The authors found that future fire probabilities increased with increasing temperature; however predictions for each of the climate models diverged for the southwestern U.S. The CGCM data resulted in decreased future fire probability (0 to ?30%) while the GFDL data resulted in increased fire probability (near 0 to greater than 40%). The authors suggest this discrepancy is due to the limitations in predicting precipitation and moisture conditions and their effect on fuel production.
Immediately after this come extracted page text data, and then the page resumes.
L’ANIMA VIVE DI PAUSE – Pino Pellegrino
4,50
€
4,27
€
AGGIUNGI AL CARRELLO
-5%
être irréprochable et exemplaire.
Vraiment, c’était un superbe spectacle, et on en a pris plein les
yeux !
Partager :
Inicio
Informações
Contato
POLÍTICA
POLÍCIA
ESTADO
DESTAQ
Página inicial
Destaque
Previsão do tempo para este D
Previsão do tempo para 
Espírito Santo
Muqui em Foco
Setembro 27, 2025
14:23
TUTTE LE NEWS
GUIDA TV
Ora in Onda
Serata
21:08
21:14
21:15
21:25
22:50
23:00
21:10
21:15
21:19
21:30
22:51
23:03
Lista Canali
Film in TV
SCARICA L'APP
The authors found that fire was highly asynchronous between the three sites despite exhibiting similar fire regimes, suggesting that at the scale of the study, fine-scale factors were more influential on fire occurrence than regional climate. At long-term scales, ENSO, specifically La Niña events (drought), were correlated with higher fire occurrence at the study sites until approximately 1830.

The authors found that fire activity/area burned and fire severity across the western US increased with increasing actual evapotranspiration (AET) which represented fuel amount in the study. However, area burned increased with increasing water deficit (fuel moisture) to a threshold before fire activity subsequently decreased. Fire severity decreased with increasing water deficit. This suggests that fire activity is both fuel and moisture limited. Regional areas across the West that have higher fuel moistures and lower water deficits rarely burn because fuel is not dry enough to ignite, whereas areas with low fuel moisture and high moisture deficits are not productive enough to support fire spread.
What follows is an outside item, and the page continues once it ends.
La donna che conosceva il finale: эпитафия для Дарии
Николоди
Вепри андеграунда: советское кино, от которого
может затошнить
The authors found that treated sites prior to the 2011 Wallow Fire resulted in lower tree mortality, smaller patches of high severity, and significantly higher understory herbaceous cover post-fire suggesting that fuel treatments imbue resiliency to uncharacteristically severe fire in mixed conifer ecosystems.

The authors predicted an increase in wildfire area burned across most of the western U.S. based on a 1–3°C increase in temperature, with larger increases in some areas, Pacific Northwest and Rocky Mountains Forest ecoregions, than others, almost no increase predicted for Nevada Nevada Mountains/Semidesert and Eastern Rocky Mountains/Great Plains ecoregions. Along with predicted increases in area burned, the authors modeled a 40% increase in summertime organic carbon (OC) concentrations and an 18% increase in elemental carbon (EC) concentrations by 2050. Areas with the highest predicted future increases in carbonaceous aerosol concentrations are concomitant with the areas of greatest increases in wildfire.
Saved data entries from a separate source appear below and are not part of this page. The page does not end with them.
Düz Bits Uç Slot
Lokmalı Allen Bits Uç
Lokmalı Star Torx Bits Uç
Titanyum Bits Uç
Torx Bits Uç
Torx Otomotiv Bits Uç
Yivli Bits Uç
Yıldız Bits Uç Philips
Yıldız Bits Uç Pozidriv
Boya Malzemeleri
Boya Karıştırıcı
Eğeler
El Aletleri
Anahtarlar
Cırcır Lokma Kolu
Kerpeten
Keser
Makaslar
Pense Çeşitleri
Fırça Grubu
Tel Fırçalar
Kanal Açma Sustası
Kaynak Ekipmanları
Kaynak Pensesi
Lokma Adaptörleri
Across regional climate models (RCMs) and general circulation models (CGMs) the authors found that the number of days with a high Haines Index Value (? 5) increased across most of the contiguous U.S. during the summer season. The moisture component of the Haines Index (HI) was more influential in predicting future projected changes in conditions conducive to increased fire activity than the stability component of HI.

The authors found that anomalously warm conditions occurred during a period of intense fire activity in the summer of 1910. A strong La Niña pattern in the year of 1910 likely contributed to warming and drought during the spring and summer prior to the fires. Furthermore, similar anomalous conditions in 1998 and 2012 occurred during other significant fire years across areas of the western U.S.

The authors found that total area burned in the Southwest has increased since 1984 at a rate of 10.2% per year, and that the rate of increase is greater for forests at higher elevations. Furthermore, March through August VPD, a measure of the ability of the atmosphere to extract moisture from surface vegetation, is more strongly correlated with total area burned and area burned at high severity than temperature alone for the Southwest region. The authors explain that air temperature is commonly correlated with severity, however, it is often used as a proxy for atmospheric water demand as high temperatures in a low-humidity environment cause dry fuel conditions in the Southwest. Extended periods when the value of VPD remains high can directly affect the rate of transpiration or water loss from the foliage and can lead to plant desiccation and mortality causing increased flammability. More importantly, vapor pressure at saturation increases exponentially with increasing temperature, thereby small increases in temperature will exponentially increase VPD, potentially resulting in more frequent drought and increased wildfire risk until fuels become limiting.

The authors found that a single entry, low severity fire was not effective in reducing tree densities in ponderosa pine trees with white fir encroachment, although a second entry fire did reduce white fir populations. Low severity fire, however, reduced fuel load density in the dry mixed-conifer stands. They also found that aspen regeneration after high severity fire was abundant. For ponderosa pine, seedlings did increase after fire, however, due to the dense overstory canopy, survival into adulthood was uncertain for both stand types.

The authors found that fire season length has significantly increased across approximately 25% of the Earth’s vegetated area resulting in a doubling of the global burnable area. Areas with the greatest increase in fire season length occurred where there were the greatest changes in especially temperature, but also humidity, length of rain-free periods, and wind speeds.